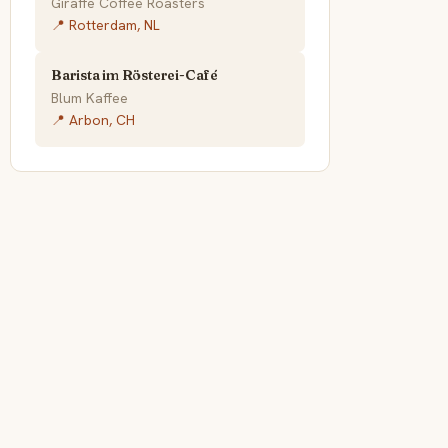
Giraffe Coffee Roasters
📍 Rotterdam, NL
Barista im Rösterei-Café
Blum Kaffee
📍 Arbon, CH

[What is expected]
Copy every record exactly as written, leaving out the pictures.

[Written answer]
Giraffe Coffee Roasters
📍 Rotterdam, NL
Barista im Rösterei-Café
Blum Kaffee
📍 Arbon, CH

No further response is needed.